Getting ready to build my first jet jon! Starting with a new 1442 Alumnacraft jonboat and looking to install a 750 Kawasaki. Everything is open to change, based on your input and logic, but looking to make this a 2 man fishing boat with stick steer. I will be running the Mississippi and some of the shallower back water streams. 
So, my question is....if you were going to change/improve anything on your boat, what would it be and why. Just trying to get it right the first time! Thanks! Paul


----------



## lowe1648 (Nov 13, 2014)

Where are you going to be running on the Mississippi?


----------



## CedarRiverScooter (Nov 13, 2014)

Hi WV - I also am just starting a Jet Jon project. I have a Alumnicraft 1648 & Polaris 750. It won't be a rocket but I intend to keep it light, so hope it will do 30 MPH.

I have been reading the great build threads from PSG1, Ranchero50 & others - have been very helpful.

A couple things about my build:

I fiberglassed in sealing flanges into the PWC insert. Hopefully this will provide a good sealing interface. I am going to use 3M5200 + screws to attch the insert. I also bought some West 2-step aluminum etching solution, as I understand 3M5200 doesn't bond well to aluminum.

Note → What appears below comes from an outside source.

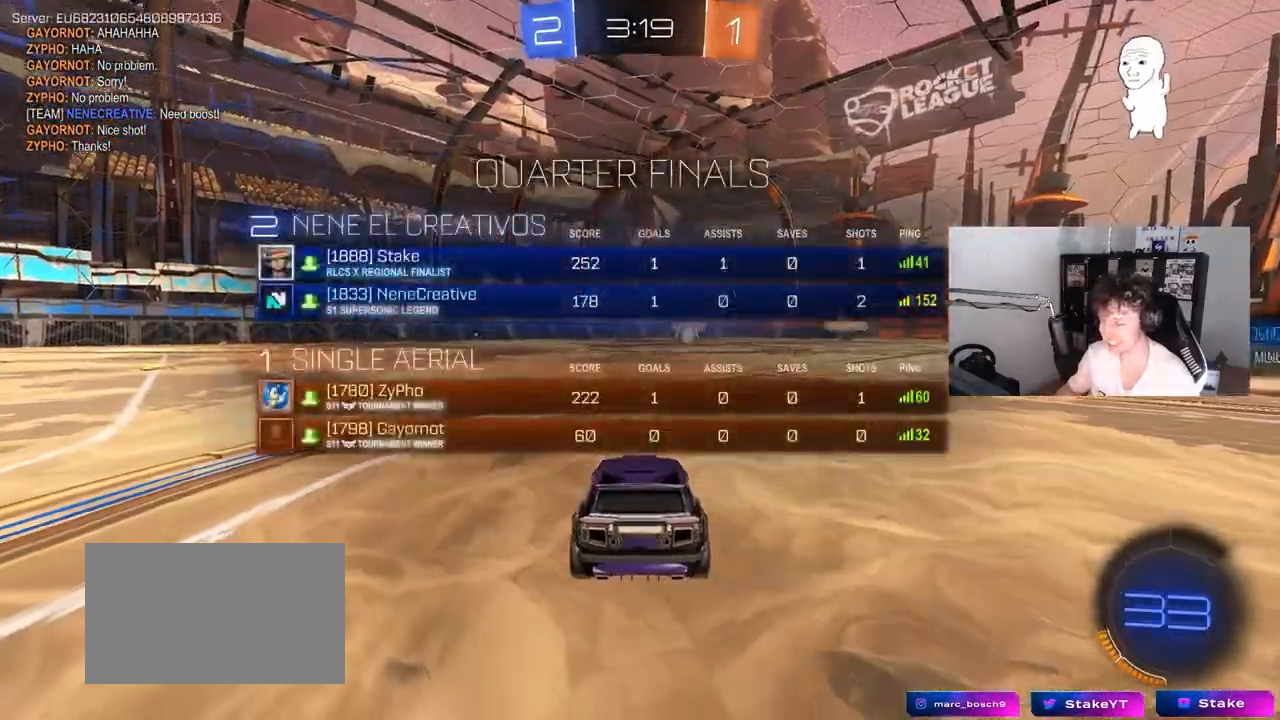
{"keys": [], "mouse": [], "mouse_move": "still", "events": [[50, "mouse_right", "up"], [50, "tab", "up"], [333, "mouse_wheel", "down"], [467, "mouse_wheel", "up"]]}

The PWC hull has some rocker to it, so I am hoping that will be enough 'spoon' to avoid cavitation. If I am wrong i can build up the area with more Fglass later.

Here is a picture of the new flange.

Please post pictures of your build as it progresses - I will do the same.


----------



## windvision (Nov 14, 2014)

Lowe: I'll be running Pool 9, in and around the Iowa/Minnesota border.

CRScooter: Yes, I have read PSG-1 and Ranchero50's threads many times! My build will be all welded. Have access to a Millermatic 252 and I bought a pretty good aluminum spool gun for this project. I have purchased a 155 mm pump assembly with reverse to be powered by the 750 Kawasaki. That is being rebuilt now. I am planning on a spoon as well. It should be ready for spring, but some of the first ice fishing started today by Lansing! That might slow things down! Good luck with your build..


----------